Ясно, что до бесконечности так продолжаться не может. Прошло уже шесть недель, и теперь даже я не смею больше притворяться хромым. Когда кто-то предложил перевести меня в другой лагерь, где мне было бы предоставлено термо-какое-то лечение и все, что моей душе угодно, я выздоровел сразу, за одну ночь. Впервые в жизни я обнаружил, что существует на свете место, где мне хотелось бы быть все время. Сам удивляюсь, на какие хитрости я способен, чтобы добиться своего.
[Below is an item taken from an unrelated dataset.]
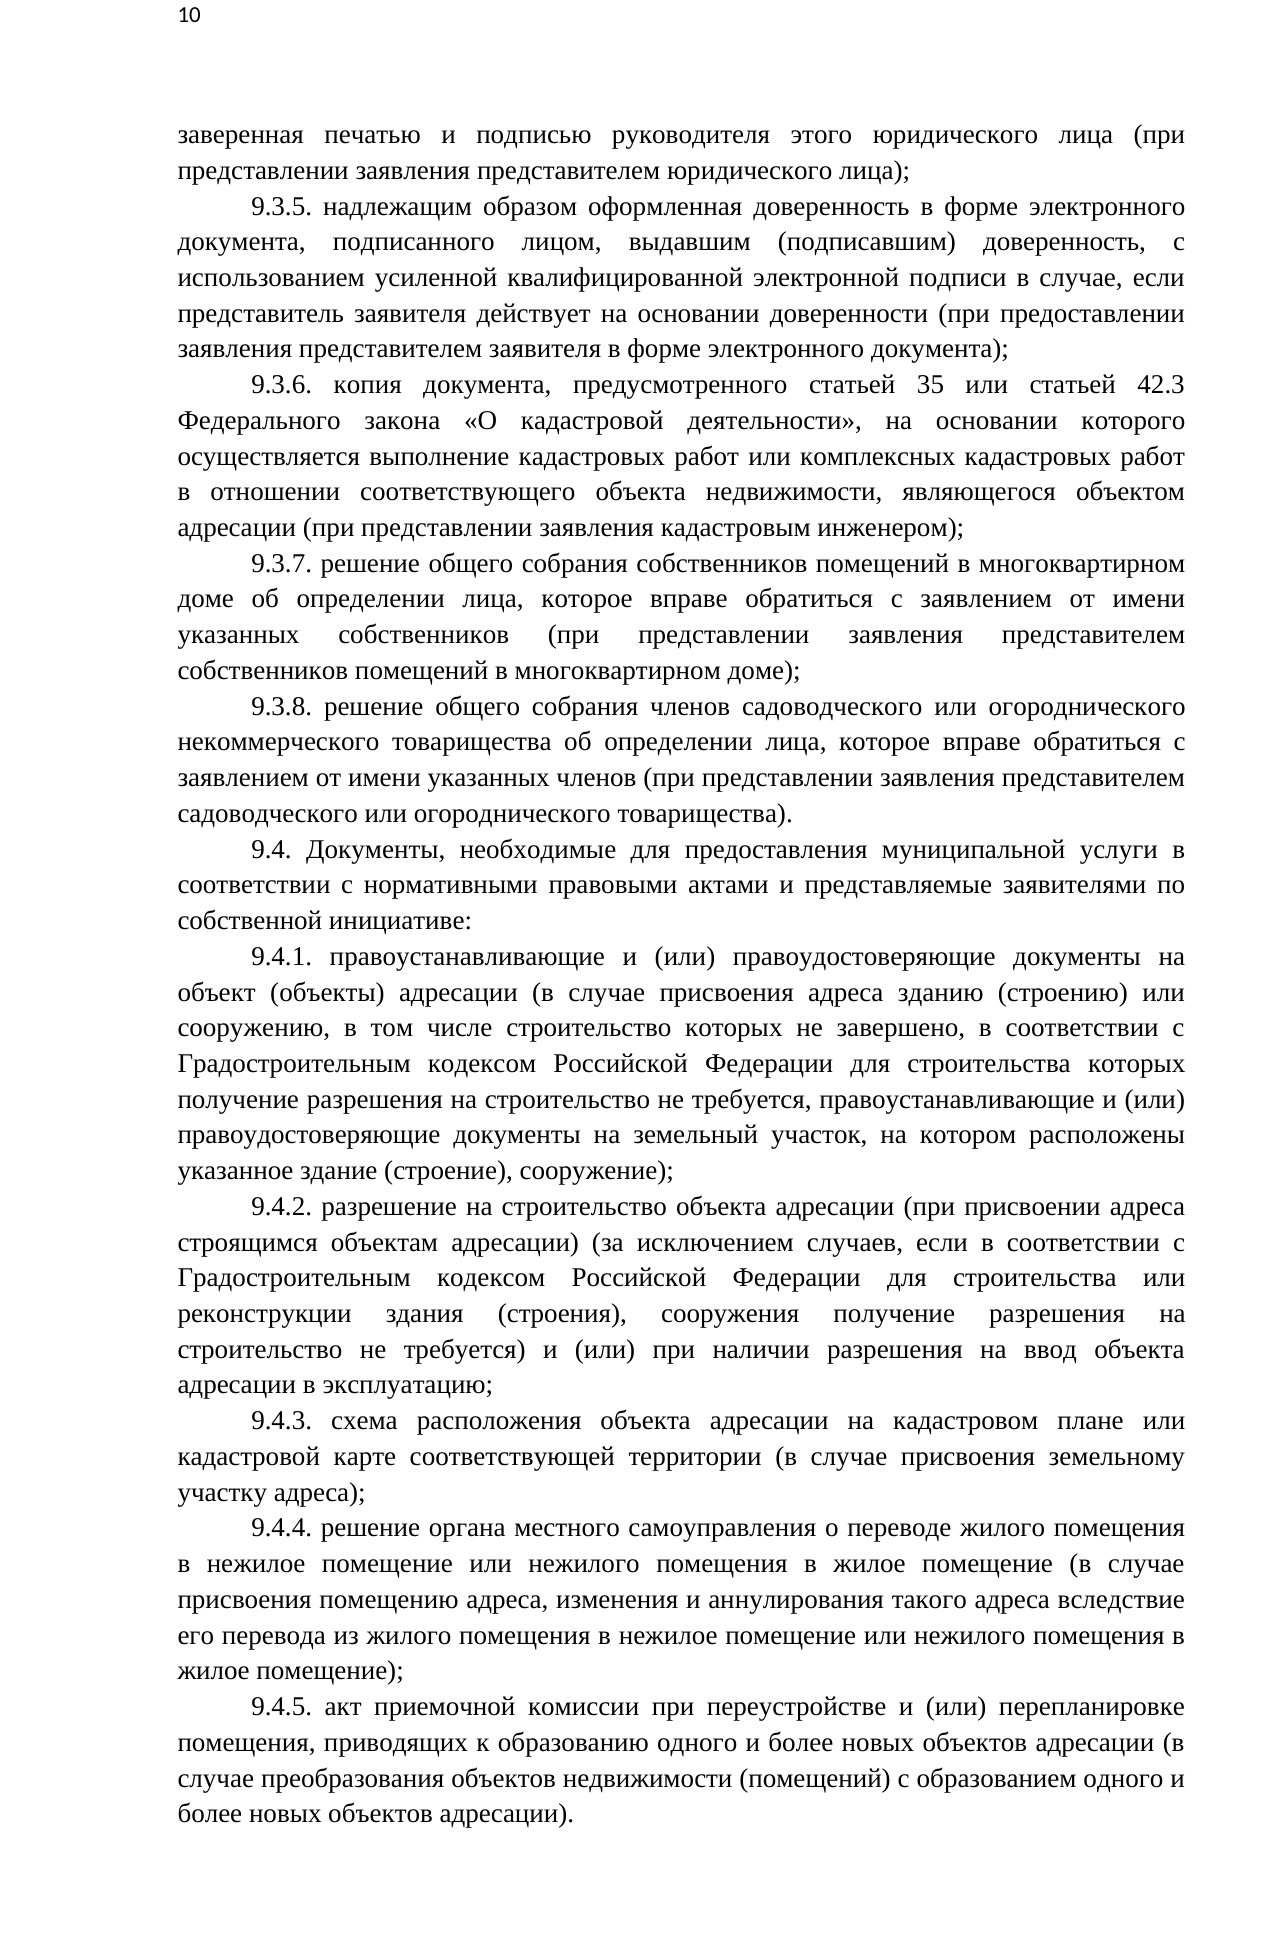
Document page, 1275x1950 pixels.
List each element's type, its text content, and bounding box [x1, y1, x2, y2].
До сих пор я просто сидел и ждал у моря погоды (еще одно меткое замечание Блю), и если бы подо мною разожгли костер, то и тогда я вряд ли сдвинулся бы с места.
Теперь я решил наравне со всеми заниматься строевой подготовкой и учениями, но лодыжка моя пока еще не вполне окрепла для дальних маршей или действий, которые входят в задачу диверсионно-десантных отрядов. Но даже если бы она и окрепла, я все равно не стал бы этим заниматься. Я медленно, но верно обрабатывал нашего врача, внушая ему, что при длительной ходьбе суставы в том месте, где вонзились зубы Кибера, начинают нестерпимо болеть. Этого оказывалось достаточно, чтобы ввести полковника в дрожь, а врача заставить нервничать.